What to produce.
All the lines below need to be output exactly, apart from any images.

Saved data entries
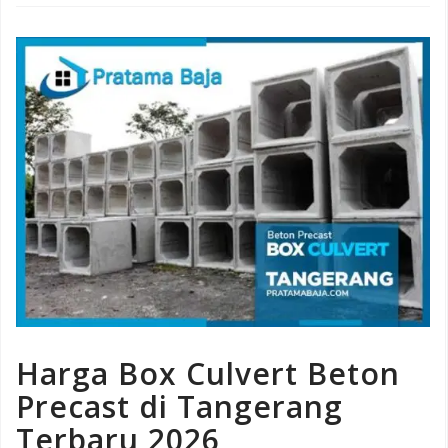
Harga Box Culvert Beton
Precast di Tangerang
Terbaru 2026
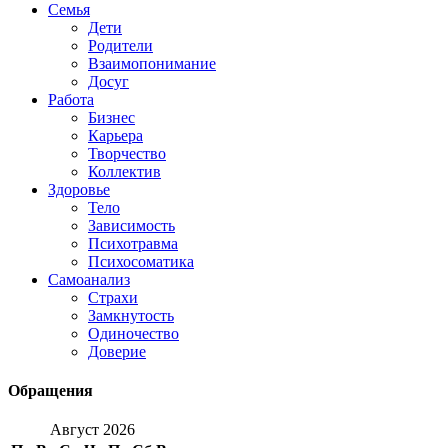
Семья
Дети
Родители
Взаимопонимание
Досуг
Работа
Бизнес
Карьера
Творчество
Коллектив
Здоровье
Тело
Зависимость
Психотравма
Психосоматика
Самоанализ
Страхи
Замкнутость
Одиночество
Доверие
Обращения
Август 2026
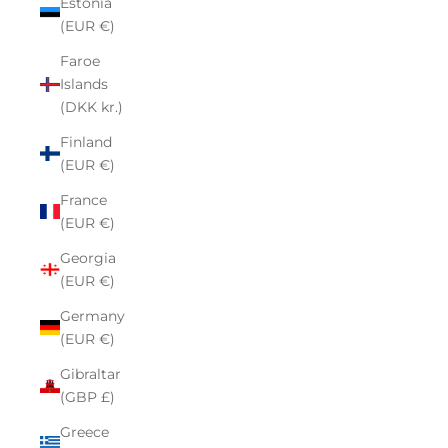
Estonia
(EUR €)
Faroe
Islands
(DKK kr.)
Finland
(EUR €)
France
(EUR €)
Georgia
(EUR €)
Germany
(EUR €)
Gibraltar
(GBP £)
Greece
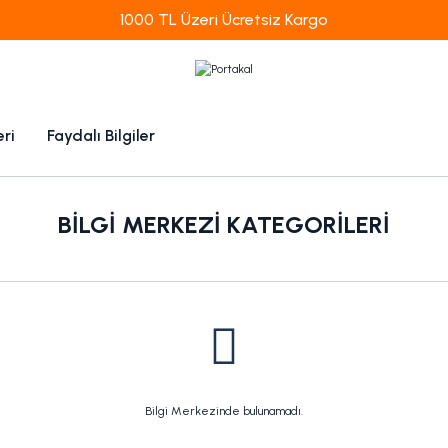
1000 TL Üzeri Ücretsiz Kargo
eri
Faydalı Bilgiler
BILGI MERKEZI KATEGORILERI
Bilgi Merkezinde bulunamadı.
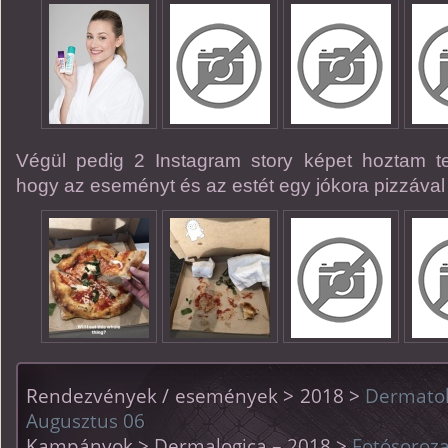
Végül pedig 2 Instagram story képet hoztam teg
hogy az eseményt és az estét egy jókora pizzával 
Rendezvények / események > 2018 >
Dermatol
Augusztus 06
Kampányok > Dermalogica – 2018 >
Fotósoroza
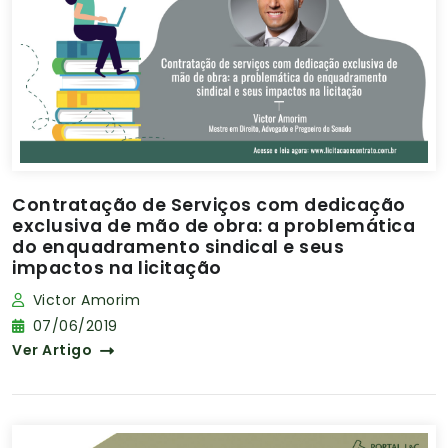
Contratação de Serviços com dedicação
exclusiva de mão de obra: a problemática
do enquadramento sindical e seus
impactos na licitação
Victor Amorim
07/06/2019
Ver Artigo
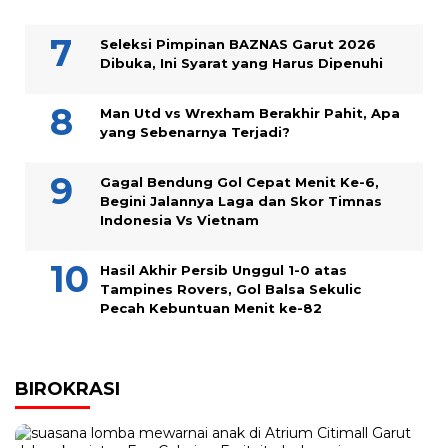
Seleksi Pimpinan BAZNAS Garut 2026
Dibuka, Ini Syarat yang Harus Dipenuhi
Man Utd vs Wrexham Berakhir Pahit, Apa
yang Sebenarnya Terjadi?
Gagal Bendung Gol Cepat Menit Ke-6,
Begini Jalannya Laga dan Skor Timnas
Indonesia Vs Vietnam
Hasil Akhir Persib Unggul 1-0 atas
Tampines Rovers, Gol Balsa Sekulic
Pecah Kebuntuan Menit ke-82
BIROKRASI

Answer to this problem.
Harga Box Culvert Beton
Precast di Tangerang
Terbaru 2026
Семья
Дети
Родители
Взаимопонимание
Досуг
Работа
Бизнес
Карьера
Творчество
Коллектив
Здоровье
Тело
Зависимость
Психотравма
Психосоматика
Самоанализ
Страхи
Замкнутость
Одиночество
Доверие
Обращения
Август 2026
Estonia
(EUR €)
Faroe
Islands
(DKK kr.)
Finland
(EUR €)
France
(EUR €)
Georgia
(EUR €)
Germany
(EUR €)
Gibraltar
(GBP £)
Greece
1000 TL Üzeri Ücretsiz Kargo
eri
Faydalı Bilgiler
BILGI MERKEZI KATEGORILERI
Bilgi Merkezinde bulunamadı.
Végül pedig 2 Instagram story képet hoztam teg
hogy az eseményt és az estét egy jókora pizzával 
Rendezvények / események > 2018 >
Dermatol
Augusztus 06
Kampányok > Dermalogica – 2018 >
Fotósoroza
Contratação de Serviços com dedicação
exclusiva de mão de obra: a problemática
do enquadramento sindical e seus
impactos na licitação
Victor Amorim
07/06/2019
Ver Artigo
Seleksi Pimpinan BAZNAS Garut 2026
Dibuka, Ini Syarat yang Harus Dipenuhi
Man Utd vs Wrexham Berakhir Pahit, Apa
yang Sebenarnya Terjadi?
Gagal Bendung Gol Cepat Menit Ke-6,
Begini Jalannya Laga dan Skor Timnas
Indonesia Vs Vietnam
Hasil Akhir Persib Unggul 1-0 atas
Tampines Rovers, Gol Balsa Sekulic
Pecah Kebuntuan Menit ke-82
BIROKRASI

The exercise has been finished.